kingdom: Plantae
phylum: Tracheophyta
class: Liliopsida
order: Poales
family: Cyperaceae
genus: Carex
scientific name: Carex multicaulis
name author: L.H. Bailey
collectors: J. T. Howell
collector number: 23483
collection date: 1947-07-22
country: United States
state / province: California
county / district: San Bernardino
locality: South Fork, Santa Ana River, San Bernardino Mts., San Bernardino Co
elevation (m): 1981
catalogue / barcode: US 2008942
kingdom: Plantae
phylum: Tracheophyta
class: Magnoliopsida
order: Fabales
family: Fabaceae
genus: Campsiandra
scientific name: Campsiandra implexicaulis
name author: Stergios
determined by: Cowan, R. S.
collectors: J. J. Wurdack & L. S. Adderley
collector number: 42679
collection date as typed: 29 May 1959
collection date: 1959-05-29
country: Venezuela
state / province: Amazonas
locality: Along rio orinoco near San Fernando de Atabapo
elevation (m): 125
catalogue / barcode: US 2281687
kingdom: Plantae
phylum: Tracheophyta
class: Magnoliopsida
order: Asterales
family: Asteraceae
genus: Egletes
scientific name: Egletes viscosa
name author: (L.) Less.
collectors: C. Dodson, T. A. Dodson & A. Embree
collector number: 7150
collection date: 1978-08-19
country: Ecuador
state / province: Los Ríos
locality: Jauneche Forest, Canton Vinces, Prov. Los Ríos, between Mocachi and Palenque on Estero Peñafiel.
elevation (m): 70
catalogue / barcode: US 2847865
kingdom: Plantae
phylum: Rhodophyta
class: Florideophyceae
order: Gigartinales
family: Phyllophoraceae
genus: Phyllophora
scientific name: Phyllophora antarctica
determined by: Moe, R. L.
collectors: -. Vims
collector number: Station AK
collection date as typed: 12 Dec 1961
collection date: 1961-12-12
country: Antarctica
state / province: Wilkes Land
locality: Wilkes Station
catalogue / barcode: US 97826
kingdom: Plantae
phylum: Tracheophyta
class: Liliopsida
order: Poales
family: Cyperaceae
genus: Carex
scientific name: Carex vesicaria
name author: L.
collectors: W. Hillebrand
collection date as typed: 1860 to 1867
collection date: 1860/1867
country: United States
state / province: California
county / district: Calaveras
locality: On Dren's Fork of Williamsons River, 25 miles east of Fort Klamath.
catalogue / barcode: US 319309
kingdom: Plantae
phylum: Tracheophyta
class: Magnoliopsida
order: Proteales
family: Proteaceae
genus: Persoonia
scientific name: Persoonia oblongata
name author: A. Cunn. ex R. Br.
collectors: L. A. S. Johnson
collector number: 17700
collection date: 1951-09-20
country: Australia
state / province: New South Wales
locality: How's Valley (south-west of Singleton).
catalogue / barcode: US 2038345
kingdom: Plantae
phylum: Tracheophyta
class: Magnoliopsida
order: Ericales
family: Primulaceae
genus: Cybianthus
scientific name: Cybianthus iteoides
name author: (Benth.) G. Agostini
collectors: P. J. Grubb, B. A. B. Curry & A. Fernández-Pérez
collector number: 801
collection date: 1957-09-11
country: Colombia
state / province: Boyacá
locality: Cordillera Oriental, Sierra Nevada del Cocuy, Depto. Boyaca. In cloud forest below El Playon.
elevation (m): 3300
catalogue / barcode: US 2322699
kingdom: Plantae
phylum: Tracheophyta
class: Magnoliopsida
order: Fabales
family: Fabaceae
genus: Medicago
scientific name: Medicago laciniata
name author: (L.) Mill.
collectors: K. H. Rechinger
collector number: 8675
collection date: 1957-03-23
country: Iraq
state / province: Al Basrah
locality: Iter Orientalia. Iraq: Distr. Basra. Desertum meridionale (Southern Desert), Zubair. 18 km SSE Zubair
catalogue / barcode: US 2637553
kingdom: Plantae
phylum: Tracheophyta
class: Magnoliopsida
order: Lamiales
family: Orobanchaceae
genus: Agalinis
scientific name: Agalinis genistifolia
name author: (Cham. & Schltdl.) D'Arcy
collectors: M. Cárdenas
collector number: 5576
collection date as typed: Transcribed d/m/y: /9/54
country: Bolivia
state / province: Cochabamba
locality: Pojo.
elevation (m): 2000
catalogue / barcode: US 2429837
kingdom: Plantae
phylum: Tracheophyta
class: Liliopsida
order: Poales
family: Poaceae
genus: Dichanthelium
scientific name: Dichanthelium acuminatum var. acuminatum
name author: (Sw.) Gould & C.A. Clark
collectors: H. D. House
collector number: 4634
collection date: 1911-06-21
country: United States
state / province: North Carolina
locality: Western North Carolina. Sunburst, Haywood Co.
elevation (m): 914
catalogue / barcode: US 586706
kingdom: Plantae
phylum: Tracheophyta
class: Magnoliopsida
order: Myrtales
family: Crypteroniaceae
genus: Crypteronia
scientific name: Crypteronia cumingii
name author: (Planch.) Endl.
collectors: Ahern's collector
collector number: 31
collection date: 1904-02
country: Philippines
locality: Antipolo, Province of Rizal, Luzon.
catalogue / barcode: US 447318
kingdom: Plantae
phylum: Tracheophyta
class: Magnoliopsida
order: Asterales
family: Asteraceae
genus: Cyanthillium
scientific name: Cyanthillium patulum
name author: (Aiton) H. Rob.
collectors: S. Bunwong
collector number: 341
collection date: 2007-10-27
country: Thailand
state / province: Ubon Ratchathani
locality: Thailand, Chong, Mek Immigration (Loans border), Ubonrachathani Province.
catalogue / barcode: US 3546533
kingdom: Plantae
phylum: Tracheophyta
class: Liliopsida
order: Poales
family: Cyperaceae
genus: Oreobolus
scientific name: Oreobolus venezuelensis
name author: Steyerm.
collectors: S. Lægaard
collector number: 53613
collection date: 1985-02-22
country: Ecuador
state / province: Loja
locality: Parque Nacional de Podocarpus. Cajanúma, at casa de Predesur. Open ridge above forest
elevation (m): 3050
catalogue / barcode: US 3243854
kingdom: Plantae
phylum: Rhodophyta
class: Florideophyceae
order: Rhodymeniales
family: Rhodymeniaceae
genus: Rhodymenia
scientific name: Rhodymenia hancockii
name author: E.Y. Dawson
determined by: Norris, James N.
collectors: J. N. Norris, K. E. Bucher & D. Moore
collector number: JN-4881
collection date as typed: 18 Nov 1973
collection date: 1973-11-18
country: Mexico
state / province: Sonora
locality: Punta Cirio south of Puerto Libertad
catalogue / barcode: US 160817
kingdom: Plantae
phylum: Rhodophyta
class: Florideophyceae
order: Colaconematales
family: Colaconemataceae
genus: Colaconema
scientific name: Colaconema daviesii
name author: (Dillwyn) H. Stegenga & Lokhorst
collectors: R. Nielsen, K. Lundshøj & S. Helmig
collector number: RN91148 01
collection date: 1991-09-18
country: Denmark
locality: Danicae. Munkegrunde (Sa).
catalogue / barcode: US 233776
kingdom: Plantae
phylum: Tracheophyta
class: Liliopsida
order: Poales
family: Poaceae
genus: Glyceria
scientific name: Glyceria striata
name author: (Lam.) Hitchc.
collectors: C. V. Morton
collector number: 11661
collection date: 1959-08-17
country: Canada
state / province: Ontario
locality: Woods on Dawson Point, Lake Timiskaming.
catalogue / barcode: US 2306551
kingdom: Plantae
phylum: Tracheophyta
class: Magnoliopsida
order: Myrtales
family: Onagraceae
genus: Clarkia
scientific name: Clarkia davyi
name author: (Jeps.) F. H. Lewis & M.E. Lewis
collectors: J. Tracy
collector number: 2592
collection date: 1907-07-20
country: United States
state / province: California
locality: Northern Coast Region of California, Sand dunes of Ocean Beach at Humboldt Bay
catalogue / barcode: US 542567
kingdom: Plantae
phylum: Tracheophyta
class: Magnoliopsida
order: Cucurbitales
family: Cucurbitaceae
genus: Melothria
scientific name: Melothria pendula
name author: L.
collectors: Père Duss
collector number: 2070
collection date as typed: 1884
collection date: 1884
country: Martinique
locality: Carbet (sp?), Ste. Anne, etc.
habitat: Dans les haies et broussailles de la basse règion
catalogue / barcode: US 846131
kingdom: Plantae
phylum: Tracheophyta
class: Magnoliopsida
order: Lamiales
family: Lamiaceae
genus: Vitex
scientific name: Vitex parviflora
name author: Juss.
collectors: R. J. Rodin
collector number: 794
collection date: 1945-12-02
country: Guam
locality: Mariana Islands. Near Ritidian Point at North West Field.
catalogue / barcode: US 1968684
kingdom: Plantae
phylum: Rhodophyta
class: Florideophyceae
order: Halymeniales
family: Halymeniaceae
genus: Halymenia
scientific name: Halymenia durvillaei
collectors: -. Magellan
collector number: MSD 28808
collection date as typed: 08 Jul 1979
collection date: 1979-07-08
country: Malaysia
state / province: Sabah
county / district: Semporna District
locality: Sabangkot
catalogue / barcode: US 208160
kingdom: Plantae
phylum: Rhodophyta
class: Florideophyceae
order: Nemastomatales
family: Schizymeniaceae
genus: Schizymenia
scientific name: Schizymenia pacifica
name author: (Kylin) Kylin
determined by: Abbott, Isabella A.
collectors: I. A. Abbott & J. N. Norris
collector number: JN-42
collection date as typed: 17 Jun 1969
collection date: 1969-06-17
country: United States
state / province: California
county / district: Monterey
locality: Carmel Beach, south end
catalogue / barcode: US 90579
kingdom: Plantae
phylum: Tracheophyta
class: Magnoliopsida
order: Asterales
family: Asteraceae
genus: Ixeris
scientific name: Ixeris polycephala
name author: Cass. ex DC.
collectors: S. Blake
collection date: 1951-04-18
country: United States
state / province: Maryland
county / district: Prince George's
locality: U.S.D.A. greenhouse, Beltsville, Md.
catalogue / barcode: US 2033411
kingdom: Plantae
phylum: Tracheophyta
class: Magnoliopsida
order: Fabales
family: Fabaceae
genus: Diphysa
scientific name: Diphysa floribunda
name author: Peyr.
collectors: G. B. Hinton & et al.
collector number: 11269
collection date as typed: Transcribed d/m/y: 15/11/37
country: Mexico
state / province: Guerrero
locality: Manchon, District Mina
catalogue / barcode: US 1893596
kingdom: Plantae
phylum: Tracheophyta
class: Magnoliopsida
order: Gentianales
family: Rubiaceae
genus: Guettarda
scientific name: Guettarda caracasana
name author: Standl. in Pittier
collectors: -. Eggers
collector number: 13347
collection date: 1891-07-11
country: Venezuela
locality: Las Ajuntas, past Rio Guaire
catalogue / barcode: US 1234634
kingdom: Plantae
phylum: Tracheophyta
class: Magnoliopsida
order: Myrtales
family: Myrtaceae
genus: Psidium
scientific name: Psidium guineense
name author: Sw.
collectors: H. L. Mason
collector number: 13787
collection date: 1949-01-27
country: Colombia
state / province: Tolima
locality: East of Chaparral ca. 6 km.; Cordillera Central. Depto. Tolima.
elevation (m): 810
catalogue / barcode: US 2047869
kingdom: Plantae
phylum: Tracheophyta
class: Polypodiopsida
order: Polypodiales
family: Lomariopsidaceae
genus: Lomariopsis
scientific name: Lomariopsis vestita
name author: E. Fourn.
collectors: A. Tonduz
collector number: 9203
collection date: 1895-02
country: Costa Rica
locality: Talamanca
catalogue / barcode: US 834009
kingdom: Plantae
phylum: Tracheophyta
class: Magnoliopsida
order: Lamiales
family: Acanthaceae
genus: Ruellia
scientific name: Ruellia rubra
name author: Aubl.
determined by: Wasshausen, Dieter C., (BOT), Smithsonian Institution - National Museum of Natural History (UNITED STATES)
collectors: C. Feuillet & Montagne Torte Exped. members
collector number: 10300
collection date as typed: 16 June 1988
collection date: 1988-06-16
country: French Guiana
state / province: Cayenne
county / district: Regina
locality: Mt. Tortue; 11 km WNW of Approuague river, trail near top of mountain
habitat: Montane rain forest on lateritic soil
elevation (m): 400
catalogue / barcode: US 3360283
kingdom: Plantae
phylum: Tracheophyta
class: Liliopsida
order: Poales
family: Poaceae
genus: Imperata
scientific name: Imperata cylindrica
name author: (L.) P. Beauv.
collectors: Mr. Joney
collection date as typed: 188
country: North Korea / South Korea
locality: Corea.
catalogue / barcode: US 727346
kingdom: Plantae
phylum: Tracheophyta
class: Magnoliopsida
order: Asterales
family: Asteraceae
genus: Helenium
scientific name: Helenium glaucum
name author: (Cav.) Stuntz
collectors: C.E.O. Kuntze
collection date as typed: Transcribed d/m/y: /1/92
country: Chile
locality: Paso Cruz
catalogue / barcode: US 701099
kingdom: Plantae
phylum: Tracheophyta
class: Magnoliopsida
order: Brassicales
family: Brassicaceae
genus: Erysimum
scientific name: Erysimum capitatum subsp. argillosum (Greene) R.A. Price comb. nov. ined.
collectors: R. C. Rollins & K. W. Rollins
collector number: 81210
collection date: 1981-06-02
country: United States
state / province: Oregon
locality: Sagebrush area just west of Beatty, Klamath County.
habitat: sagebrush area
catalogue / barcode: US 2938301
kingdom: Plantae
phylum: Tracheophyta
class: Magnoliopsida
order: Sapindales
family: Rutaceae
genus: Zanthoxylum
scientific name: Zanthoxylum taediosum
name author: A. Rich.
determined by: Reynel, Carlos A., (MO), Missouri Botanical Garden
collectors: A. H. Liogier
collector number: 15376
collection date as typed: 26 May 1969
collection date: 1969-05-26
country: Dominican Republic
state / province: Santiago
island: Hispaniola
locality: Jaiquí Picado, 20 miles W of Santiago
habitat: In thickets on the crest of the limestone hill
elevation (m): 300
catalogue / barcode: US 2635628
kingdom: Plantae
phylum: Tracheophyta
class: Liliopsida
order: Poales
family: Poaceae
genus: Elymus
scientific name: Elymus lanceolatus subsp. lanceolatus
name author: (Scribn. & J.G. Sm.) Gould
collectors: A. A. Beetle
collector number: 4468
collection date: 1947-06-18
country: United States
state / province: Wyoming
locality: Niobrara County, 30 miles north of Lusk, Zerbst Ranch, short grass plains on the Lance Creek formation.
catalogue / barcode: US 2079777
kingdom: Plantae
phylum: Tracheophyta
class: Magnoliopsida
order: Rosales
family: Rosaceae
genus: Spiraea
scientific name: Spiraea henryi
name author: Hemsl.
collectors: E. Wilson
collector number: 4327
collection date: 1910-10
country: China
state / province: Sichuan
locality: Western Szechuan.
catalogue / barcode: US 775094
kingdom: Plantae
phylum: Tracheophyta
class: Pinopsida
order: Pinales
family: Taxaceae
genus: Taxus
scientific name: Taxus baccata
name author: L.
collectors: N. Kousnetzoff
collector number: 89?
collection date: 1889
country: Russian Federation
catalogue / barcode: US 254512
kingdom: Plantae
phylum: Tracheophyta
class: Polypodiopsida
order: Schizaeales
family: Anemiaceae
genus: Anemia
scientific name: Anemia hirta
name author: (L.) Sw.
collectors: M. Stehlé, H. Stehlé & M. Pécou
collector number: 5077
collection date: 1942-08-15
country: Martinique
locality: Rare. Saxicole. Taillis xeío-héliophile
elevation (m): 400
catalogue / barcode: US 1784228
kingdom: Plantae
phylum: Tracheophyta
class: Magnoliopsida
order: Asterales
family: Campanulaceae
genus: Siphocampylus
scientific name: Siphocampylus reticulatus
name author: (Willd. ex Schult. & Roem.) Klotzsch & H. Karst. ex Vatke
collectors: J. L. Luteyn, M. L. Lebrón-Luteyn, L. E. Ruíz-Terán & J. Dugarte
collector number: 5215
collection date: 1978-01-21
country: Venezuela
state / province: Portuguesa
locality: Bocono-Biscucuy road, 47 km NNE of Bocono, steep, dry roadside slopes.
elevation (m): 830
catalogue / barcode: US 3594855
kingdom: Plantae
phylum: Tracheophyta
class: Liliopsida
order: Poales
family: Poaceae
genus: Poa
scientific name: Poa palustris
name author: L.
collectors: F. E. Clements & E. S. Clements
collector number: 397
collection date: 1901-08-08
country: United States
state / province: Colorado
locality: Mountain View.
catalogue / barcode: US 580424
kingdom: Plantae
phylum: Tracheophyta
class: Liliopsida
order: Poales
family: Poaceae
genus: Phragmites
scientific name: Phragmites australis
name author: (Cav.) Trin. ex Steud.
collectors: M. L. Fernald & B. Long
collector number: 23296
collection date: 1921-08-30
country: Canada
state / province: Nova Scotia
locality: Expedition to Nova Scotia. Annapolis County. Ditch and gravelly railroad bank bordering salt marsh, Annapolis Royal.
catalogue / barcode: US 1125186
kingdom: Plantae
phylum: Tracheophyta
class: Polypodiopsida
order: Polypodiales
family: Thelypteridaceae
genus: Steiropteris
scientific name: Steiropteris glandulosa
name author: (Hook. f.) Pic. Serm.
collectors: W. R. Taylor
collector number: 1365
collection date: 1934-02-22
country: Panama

·····

→ Set exercise: Rewrite the listing as a Markdown table with the columns "Row" and "Line", starting at its first line and ending with the line containing "determined by: Moe, R. L.", both included. Number each line and leave out blank lines.

→ Answer in full:
| Row | Line |
|---|---|
| 1 | kingdom: Plantae |
| 2 | phylum: Tracheophyta |
| 3 | class: Liliopsida |
| 4 | order: Poales |
| 5 | family: Cyperaceae |
| 6 | genus: Carex |
| 7 | scientific name: Carex multicaulis |
| 8 | name author: L.H. Bailey |
| 9 | collectors: J. T. Howell |
| 10 | collector number: 23483 |
| 11 | collection date: 1947-07-22 |
| 12 | country: United States |
| 13 | state / province: California |
| 14 | county / district: San Bernardino |
| 15 | locality: South Fork, Santa Ana River, San Bernardino Mts., San Bernardino Co |
| 16 | elevation (m): 1981 |
| 17 | catalogue / barcode: US 2008942 |
| 18 | kingdom: Plantae |
| 19 | phylum: Tracheophyta |
| 20 | class: Magnoliopsida |
| 21 | order: Fabales |
| 22 | family: Fabaceae |
| 23 | genus: Campsiandra |
| 24 | scientific name: Campsiandra implexicaulis |
| 25 | name author: Stergios |
| 26 | determined by: Cowan, R. S. |
| 27 | collectors: J. J. Wurdack & L. S. Adderley |
| 28 | collector number: 42679 |
| 29 | collection date as typed: 29 May 1959 |
| 30 | collection date: 1959-05-29 |
| 31 | country: Venezuela |
| 32 | state / province: Amazonas |
| 33 | locality: Along rio orinoco near San Fernando de Atabapo |
| 34 | elevation (m): 125 |
| 35 | catalogue / barcode: US 2281687 |
| 36 | kingdom: Plantae |
| 37 | phylum: Tracheophyta |
| 38 | class: Magnoliopsida |
| 39 | order: Asterales |
| 40 | family: Asteraceae |
| 41 | genus: Egletes |
| 42 | scientific name: Egletes viscosa |
| 43 | name author: (L.) Less. |
| 44 | collectors: C. Dodson, T. A. Dodson & A. Embree |
| 45 | collector number: 7150 |
| 46 | collection date: 1978-08-19 |
| 47 | country: Ecuador |
| 48 | state / province: Los Ríos |
| 49 | locality: Jauneche Forest, Canton Vinces, Prov. Los Ríos, between Mocachi and Palenque on Estero Peñafiel. |
| 50 | elevation (m): 70 |
| 51 | catalogue / barcode: US 2847865 |
| 52 | kingdom: Plantae |
| 53 | phylum: Rhodophyta |
| 54 | class: Florideophyceae |
| 55 | order: Gigartinales |
| 56 | family: Phyllophoraceae |
| 57 | genus: Phyllophora |
| 58 | scientific name: Phyllophora antarctica |
| 59 | determined by: Moe, R. L. |